Bronchiectasis

– DDB or bronchiectasis is anatomically defined by an abnormal and irreversible dilatation of bronchial caliber associated with a destruction of the adjacent lung parenchyma.

– The bronchial mucosa is the site of significant inflammation, leading to hypertrophy of mucous glands and goblet cells => bronchial hypersecretion. There is stasis of mucus favored by the deterioration of hair cells; it establishes a chronic infection of the bronchi (vicious circle); these lesions may be diffuse or localized.

– The bronchi end in cul-de-sac with obliteration of the small airways in swallow.

– An obstructive syndrome is common but it is often associated with a restrictive syndrome => mixed syndrome.

– There neovascularization from the bronchial arteries may be responsible for hemoptysis.

Bronchiectasis

I- etiological factors:

A- Dilatation diffuse bronchial:

1- Birth defects:

– Kartagener syndrome * (illness immobile cilia)

– Cystic Fibrosis

– Immunodeficiency

2- acquired abnormalities:

– Severe infections of infancy (pertussis, measles, RSV, adenovirus)

– System diseases (rheumatoid arthritis).

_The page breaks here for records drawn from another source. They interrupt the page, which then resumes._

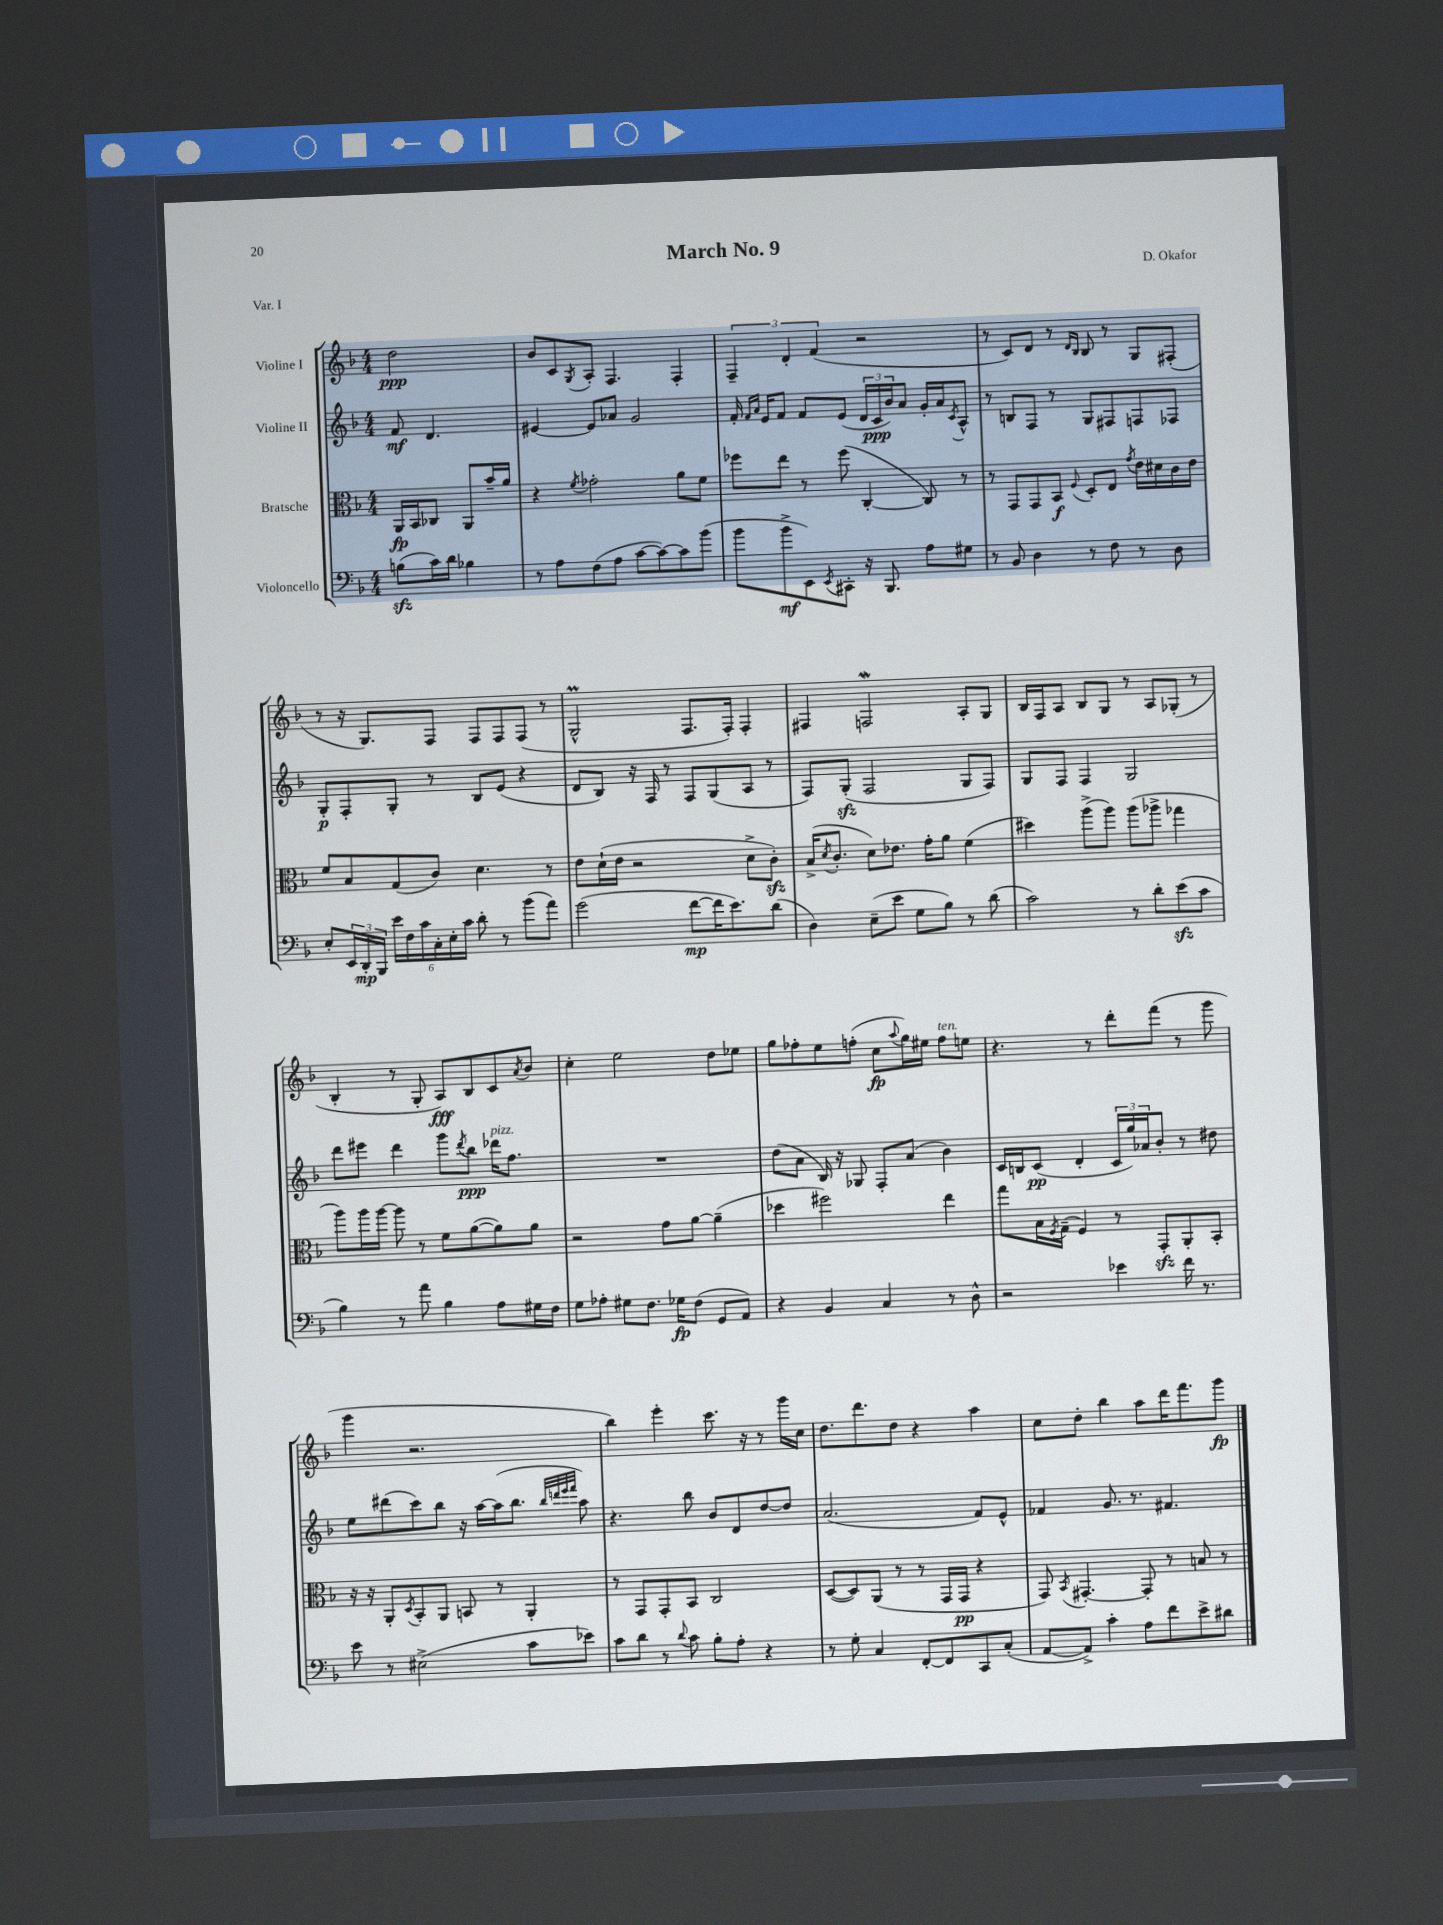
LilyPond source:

\header { title = "March No. 9" composer = "D. Okafor" piece = "Var. I" }
<<
\new StaffGroup <<
\new Staff = "s0" \with { instrumentName = "Violine I" } {
    \clef treble \key f \major \numericTimeSignature \time 4/4 \partial 2
    d''2\ppp |
    bes'8 c'8 \acciaccatura { g8 } a8-. f4. f4-. |
    \tuplet 3/2 { f4-- d'4-. f'4( } r2 |
    r8 c'8) d'8 r8 \grace { d'16 bes16 } bes8 r8 g8 fis8-.( |
    r8 r16 g8.) f8 f8 f8 f8( r8 |
    g2-^\prall f8. f16-.) f4-. |
    fis4 f2\mordent a8-. g8 |
    bes16 f16 a8 bes8 g8 r8 a8 ges8-.( r8 |
    bes4-. r8 g8-. a8\fff) bes8 c'8 \acciaccatura { a'8 } bes'8 |
    c''4-. e''2 d''8 ees''8 |
    g''8 fes''8-. e''8 f''8-.( c''8\fp \appoggiatura { a''8 } g''16) eis''16 f''8^\markup { \italic "ten." } e''8 |
    r4. r8 d'''8-. f'''8( r8 g'''8 |
    g'''4 r2. |
    bes''4) e'''4-. c'''8. r16 r8 g'''16 c''16 |
    d''8. d'''8. d''8 r4 a''4 |
    c''8 d''8-. bes''4 a''8 d'''16 f'''8. g'''8\fp \bar "|." |
}
\new Staff = "s1" \with { instrumentName = "Violine II" } {
    \clef treble \key f \major \numericTimeSignature \time 4/4 \partial 2
    f'8\mf d'4. |
    eis'4~ eis'8 aes'8 g'2 |
    f'16-. \grace { f'16 a'16 } e'16 f'8 f'8 e'8( \tuplet 3/2 { d'16 c'16\ppp bes'16) } a'8 g'16-. a'16 \acciaccatura { c'8 } a8-^ |
    r8 b8 f8 r8 g8 fis8 f8 fes8 |
    g8-.\p f8-. g8-. r8 bes8 e'8( r4 |
    d'8 bes8) r16 f16 r8 f8 g8( a8 r8 |
    f8) g8-.\sfz( f2 g8 f8) |
    g8 f8 f4 g2 |
    d'''8 eis'''8 d'''4 g'''8 \acciaccatura { d'''8 } bes''8\ppp des'''16^\markup { \italic "pizz." } f''8. |
    R1 |
    d''8( a'8 bes16) r16 ges8 f8-. a'8( bes'4) |
    c'16 b16 c'8\pp( d'4-. \tuplet 3/2 { c'16 g''16) aes'16 } bes'8-. r8 dis''8 |
    e''8 dis'''8( c'''8) bes''8 r16 a''16~ a''16( bes''8. \grace { bes''32 d'''32 e'''32 f'''32 } a''8) |
    r4. bes''8 bes'8 d'8 d''8~ d''8 |
    a'2.( f'8) e'8-^ |
    fes'4 g'8. r8. fis'4. \bar "|." |
}
\new Staff = "s2" \with { instrumentName = "Bratsche" } {
    \clef alto \key f \major \numericTimeSignature \time 4/4 \partial 2
    a,16\fp bes,16 ces8 a,8 bes'16-- a'16 |
    r4 \acciaccatura { f'8 } ges'2-. a'8 f'8 |
    fes''8 e''8 r8 fes''8( c4~-. c8) r8 |
    r8 g,8 g,8 bes,8\f \appoggiatura { f8 } d8-. e8 \acciaccatura { g'8 } e'16 dis'16 c'16 e'16 |
    f'8 bes8 g8( c'8) d'4. r8 |
    e'8 d'16-!( e'16 r2 d'8-> c'8-.\sfz) |
    bes16->( \acciaccatura { d'8 } c'8.-. d'8) ees'8. g'16-. a'8 f'4( |
    dis''4) a''8->( a''8) a''8( aes''8-> ges''4 |
    a''8) a''16 a''16~ a''8 r8 f'8 a'8~( a'8) a'8 |
    r2 g'8 a'8~ a'4--( |
    des''4 fis''2) e''4 |
    g''8 bes16 \acciaccatura { f8 } g16--( f4) r8 g,8-.\sfz a,8-. bes,8-. |
    r16 r16 a,8-. \acciaccatura { d8 } bes,8-. a,8 b,8 r8 a,4-. |
    r8 g,8 g,8-. bes,8 c2 |
    d8~( d8) a,8( r8 r8 g,16 g,16\pp r4 |
    g,8) \acciaccatura { bes,8 } gis,4.~-. gis,8-. r8 b8 r8 \bar "|." |
}
\new Staff = "s3" \with { instrumentName = "Violoncello" } {
    \clef bass \key f \major \numericTimeSignature \time 4/4 \partial 2
    b8\sfz( c'16) d'16 bes4 |
    r8 a8 f8( a8 c'8~ c'8~) c'8 bes'8( |
    bes'8 bes'8->\mf e,8) \acciaccatura { e,8 } cis,8-. r16 bes,,8. a8 gis8 |
    r8 bes,8 d4 r8 f8 r8 d8 |
    e8-. \tuplet 3/2 { e,16 d,16-.\mp bes,,16 } \tuplet 6/4 { e'16 f16 c'16 c16-. e16-. c'16 } d'8-. r8 bes'8( a'8) |
    g'2( f'8~\mp f'16 e'8.) d'8( |
    d4) e8--( e'8 g8 bes8) r8 d'8( |
    c'2) r8 d'8-. e'8\sfz( c'8 |
    bes4) r8 a'8 bes4 a8 gis16 f16 |
    g8 aes8-. gis8 f8. ges16\fp f8( g,8 a,8) |
    r4 bes,4 c4 r8 d8-^ |
    r2 ees'4 f'16 r8. |
    e'8 r8 eis2->( c'8 ees'8) |
    c'8 d'8 r8 \appoggiatura { d'8 } c'8 bes8-. a8-. r4 |
    r8 g8-. c4 f,8~-. f,8 c,8 c8-.( |
    a,8~ a,8->) c'4-. a8 f'8 e'8-> dis'8 \bar "|." |
}
>>
>>
\layout { \context { \Score \remove "Bar_number_engraver" } }
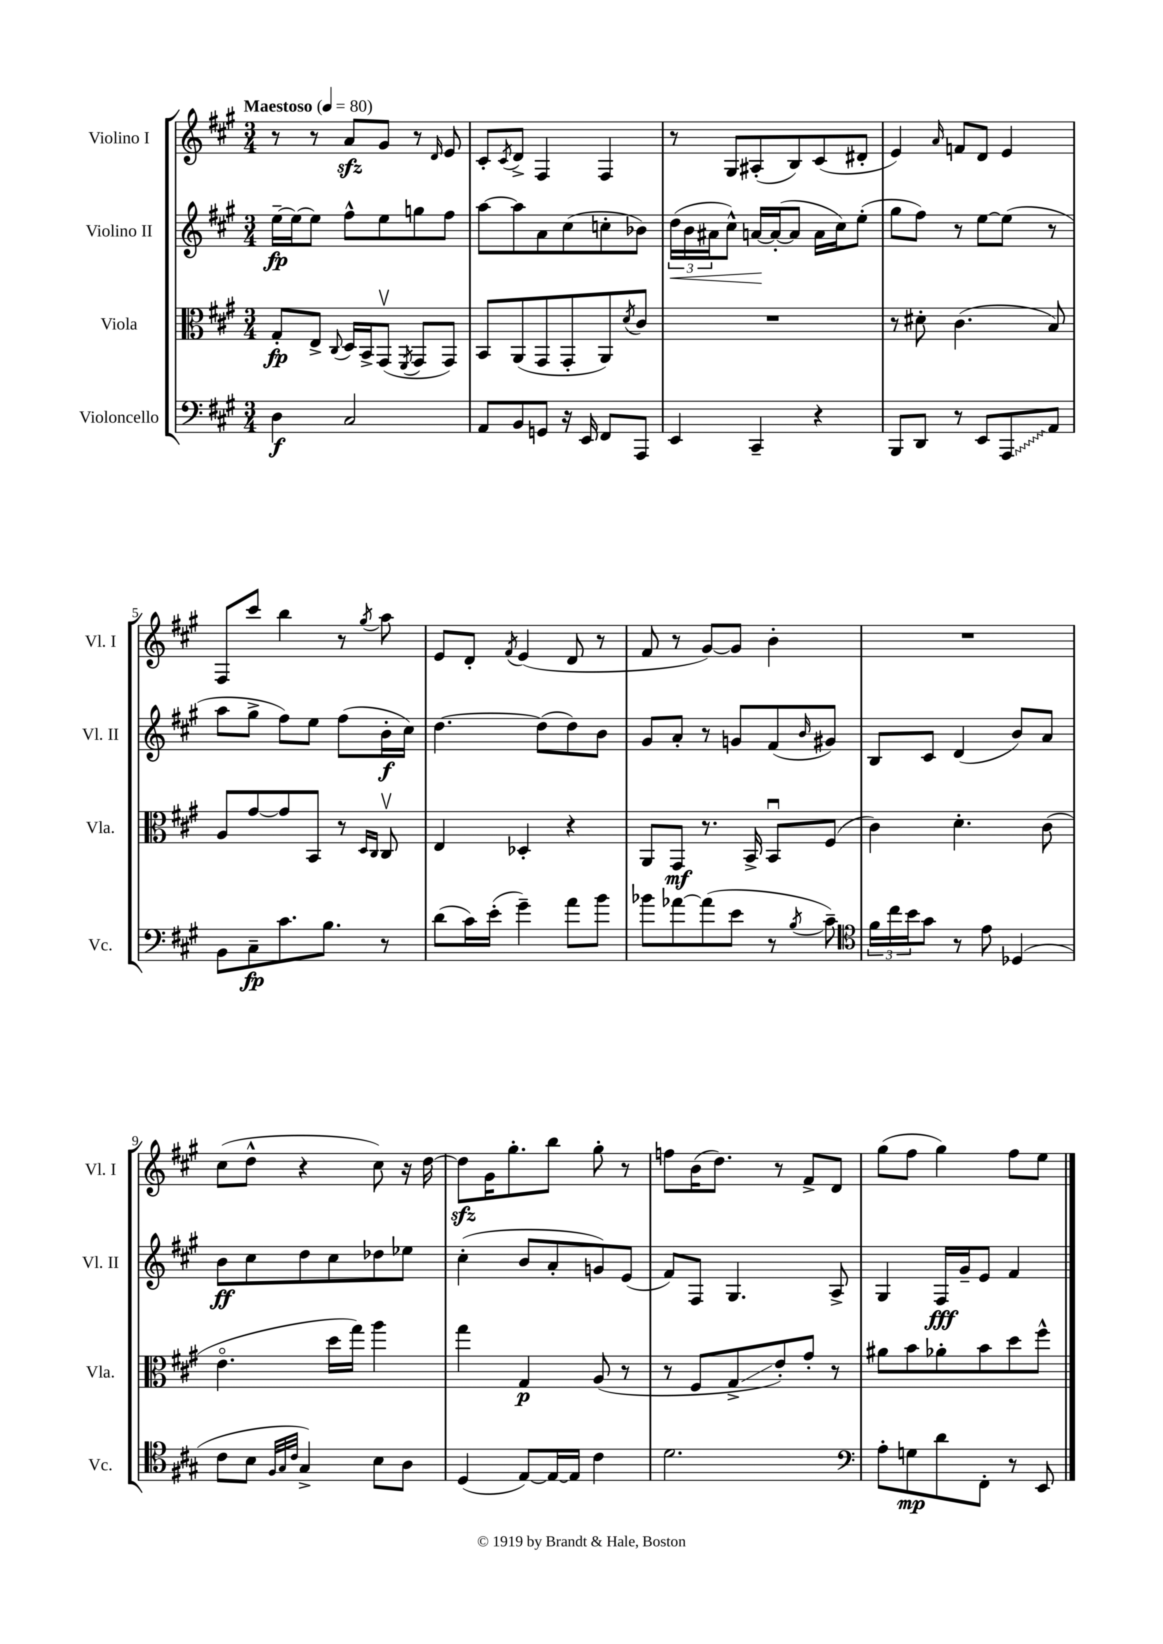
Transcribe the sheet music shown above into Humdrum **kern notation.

**kern	**kern	**kern	**kern
*staff4	*staff3	*staff2	*staff1
*clefF4	*clefC3	*clefG2	*clefG2
*k[f#c#g#]	*k[f#c#g#]	*k[f#c#g#]	*k[f#c#g#]
*M3/4	*M3/4	*M3/4	*M3/4
*MM80	*MM80	*MM80	*MM80
4D	8G#'	[16ee~	8r
.	.	16ee_	.
.	8E^	8ee]	8r
.	8qqC#	.	.
2C#	16D	8ff#^^	8a
.	16BB^	.	.
.	(8GG#v	8ee	8g#
.	8qFF#	.	.
.	8GG#	8gg	8r
.	.	.	16qqd
.	8GG#)	8ff#	8e
=	=	=	=
8AA	8BB	[8aa	8c#'
.	.	.	8qc#
8BB	(8AA	8aa]	8d^
8GG	8GG#	8a	4F#
16r	8GG#'	(8cc#	.
16EE	.	.	.
8FF#	8AA)	8cc'	4F#
.	8qd	.	.
8AAA	8c#	8b-)	.
=	=	=	=
4EE	2.r	(24dd	8r
.	.	24b	.
.	.	24a#	.
.	.	8cc#^^)	8G#
4CC#~	.	[16a	(8A#'
.	.	(16a'_	.
.	.	8a]	8B)
4r	.	16a	(8c#
.	.	16cc#)	.
.	.	(8ee'	8d#'
=	=	=	=
8BBB	8r	8gg#	4e)
8DD	8d#'	8ff#)	.
.	.	.	16qqa
8r	(4.c#	8r	8f
8EE	.	[8ee	8d
8AAA	.	(8ee]	4e
8AA	8B)	8r	.
=	=	=	=
8BB	8A	8aa	8F#
8C#~	[8g#	8gg#^	8ccc#
8.c#	8g#]	8ff#)	4bb
.	8BB	8ee	.
8.B	.	.	.
.	8r	(8ff#	8r
.	16qqD	.	.
.	16qqC#	.	8qgg#
8r	8C#v	16b'	8aa
.	.	16cc#)	.
=	=	=	=
(8d	4E	[4.dd	8e
16c#)	.	.	8d'
(16e'	.	.	.
.	.	.	8qf#
4g#~)	4D-'	.	(4e
.	.	(8dd]	.
8a	4r	8dd)	8d
8b	.	8b	8r
=	=	=	=
8b-	8AA	8g#	8f#
[8a-	8GG#	8a'	8r
(8a-]	8.r	8r	[8g#)
8e	.	8g	8g#]
.	16BB^	.	.
8r	8BBu	(8f#	4b'
8qB	.	16qqb	.
8c#~)	(8F#	8g#)	.
=	=	=	=
*clefC4	*	*	*
24f#	4c#)	8B	2.r
24cc#	.	.	.
24b	.	.	.
8g#	.	8c#	.
8r	4.d'	(4d	.
8e	.	.	.
(4D-	.	8b)	.
.	(8c#	8a	.
=	=	=	=
8c#	4.eo	8b	(8cc#
8B	.	8cc#	8dd^^
32qqF#	.	.	.
32qqG#	.	.	.
32qqc#	.	.	.
4G#^)	.	8dd	4r
.	16dd	8cc#	.
.	16gg#)	.	.
8B	4aa	8dd-	8cc#)
8A	.	8ee-	16r
.	.	.	[16dd
=	=	=	=
(4D	4gg#	(4cc#'	8dd]
.	.	.	16g#
.	.	.	8.gg#'
[8E)	4G#	8b	.
16E_	.	8a'	8bb
16E]	.	.	.
4c#	(8A	8g)	8gg#'
.	8r	(8e	8r
=	=	=	=
2.d	8r	8f#)	8ff
.	8F#	8F#	(16b
.	.	.	8.dd)
.	8G#^	4.G#	.
.	8e')	.	8r
.	8g#'	.	8f#^
.	8r	8A^	8d
=	=	=	=
*clefF4	*	*	*
8A'	8a#	4G#	(8gg#
8G	8b	.	8ff#
8d	8a-'	16F#	4gg#)
.	.	16g#~	.
8FF#'	8b	8e	.
8r	8dd	4f#	8ff#
8EE	8ff#^^	.	8ee
==	==	==	==
*-	*-	*-	*-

B- localized dilation of the bronchi:

1- sequelae of tuberculosis:

– Tuberculosis disease => upper lobe

– The Brock syndrome (nd middle lobe) with calcified hilar ADP, bronchial stenosis and DDB middle lobe (PIT?)

2- bronchial stenosis:

– Foreign body

– Lung tumor

– McLeod syndrome

– Allergic Aspergillosis **

* Sinusitis, DDB, sterility and situs inversus.

** Combines chronic asthma and DDB proximal

II- diagnosis:

– Clinical features: daily sputum, permanent, abundant; hemoptysis are common; dyspnea varies depending on the extent of the injuries.

– Clubbing is usual and evocative; auscultation found rattling

– Chest X-ray: can show several aspects (may be normal)

* Thickening tubular or annular bronchial walls (walls sectional views) cystic image

* Images cystic rounded juxtaposed identified a thin opaque rim and sometimes liquid levels

* Retractile opacities systematized, band (disturbance of ventilation)

* Images often predominated in regions postérobasales

– The CT scan of the chest is fundamental (to confirm the diagnosis)

– Indications for bronchographie is limited to preoperative assessments, and the rare cases where the scanner is not conclusive.

III- Assessment of the disease (impact):

– EFR: joint syndrome (obstructive and restrictive). The severity is correlated with the decline in FEV; FEV <30% predicted a pejorative prognostic value.

– Blood Gas: at the stage of IRC, there is a hypoxia with hypercapnia

IV- Treatment:

– Physiotherapy is fundamental, it is the basis for chronic care; Daily active sessions.

– Antibiotic therapy is systematically adapted to the germ: fluoroquinolones (Haemophilus influenzae); in case of infection with Pseudomonas aeruginosa, an intravenous combination is recommended (ß-lactams and aminoglycosides).

– The identification of a reversible obstructive syndrome is common and encouraged to prescribe bronchodilators for long periods.

– Oxygen therapy long-term is necessary in advanced cases with chronic respiratory failure and severe hypoxemia.

– Surgical treatment: in localized forms so frequent complications (infections, hemoptysis) => segmentectomy or lobectomy.